Invited Talk
in
Workshop: 2nd Workshop on Advancing Neural Network Training : Computational Efficiency, Scalability, and Resource Optimization (WANT@ICML 2024)
Making device-agnostic ML training and inference easy at scale
Zach Mueller
Using Hugging Face Accelerate as a case study, we will discuss an approach to creating a framework aimed at decentralizing and lowering the barrier-to-entry on machine learning model training given any hardware and/or accelerator configuration (FSDP, DeepSpeed, Multi/Single GPU, MPS/XLA/CUDA, etc). Given such a framework needs to be as robust as possible, this incurs a number of challenges to ensure that the framework can have approachable code, an intuitive API, and any errors related to these configurations can attempt to be as clear as possible.

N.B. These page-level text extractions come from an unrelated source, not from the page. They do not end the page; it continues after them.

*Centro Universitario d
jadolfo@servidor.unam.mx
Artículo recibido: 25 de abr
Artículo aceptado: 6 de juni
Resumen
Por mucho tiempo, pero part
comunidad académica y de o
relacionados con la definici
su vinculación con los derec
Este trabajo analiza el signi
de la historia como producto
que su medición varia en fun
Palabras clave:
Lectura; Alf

In this talk, we will cover why Accelerate is designed the way it is and how certain API configurations were utilized such as commonality in configurations ideally through config files, having a zero-magic-code policy, and ensuring that there is as minimal code-intrusion as possible when utilizing the framework. We will also discuss how building a open-source forward framework helps the community flourish by easily hacking, adding, and fixing different aspects of the codebase, and in many cases enabling users to utilize new backends, kernels, and more on day 0.